In Rockin’ in Time: A Social History of Rock and Roll, David Szatmary, an American music historian, outlined the social and economic crisis faced by inner-city Blacks. Szatmary stated that, “By 1987, more than 34% of African American teens were unemployed, compared to 17% of white teens; more than 21% of African Americans between the ages of 20 and 24 could not find jobs, compared to less than 10% of their white counterparts.”
“Five years later, nearly 40% of African-American teens and 24% of African Americans in their early twenties found themselves on the unemployment rolls,” Szatmary continued.
Unfair housing, poor public transportation, and unfair hiring practices all contributed to the disproportionate Black unemployment rates.
The late 1980s and 1990s also saw an influx of drug activity in America’s major cities. Szatmary explains that the development of a new drug called crack began in 1974, which was a mixture of cocaine and ether.
“The drug became increasingly inexpensive when the U.S. Government under Ronald Reagan allowed military operatives to help Contra counter-revolutionaries in Nicaragua smuggle the drug int large American metropolitan areas in exchange for Contras cooperation in selling weapons to Iran,” Szatmary explained. “By the 1980s, crack had become an epidemic in the inner cities.”

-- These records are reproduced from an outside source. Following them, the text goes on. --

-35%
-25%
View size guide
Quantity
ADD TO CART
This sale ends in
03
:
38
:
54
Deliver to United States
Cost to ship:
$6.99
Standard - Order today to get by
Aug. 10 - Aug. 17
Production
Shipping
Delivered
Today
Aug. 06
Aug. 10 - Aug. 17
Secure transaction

“When a n***** sells drugs around here, he ain’t selling for no big thing, ’cause his family is starving, he’s starving, so he’s gotta make some kind of move to get what he can get, and I mean dope [crack] is the most popular and quickest way he can get money,” said OMB, a rapper from New York.
Rap and Hip Hop began as an expression, a form of ballad about the plight and hardships faced by African Americans.
“Rap music arose from and helped shape the African-American desperation in the inner-cities, many times decrying poverty, drugs, and gang-inspired violence,” Szatmary said.
“We not living no American dream,” a rapper called Kam, said. “We in a nightmare. Like I said, this is hell for us. Anything else would be an improvement.”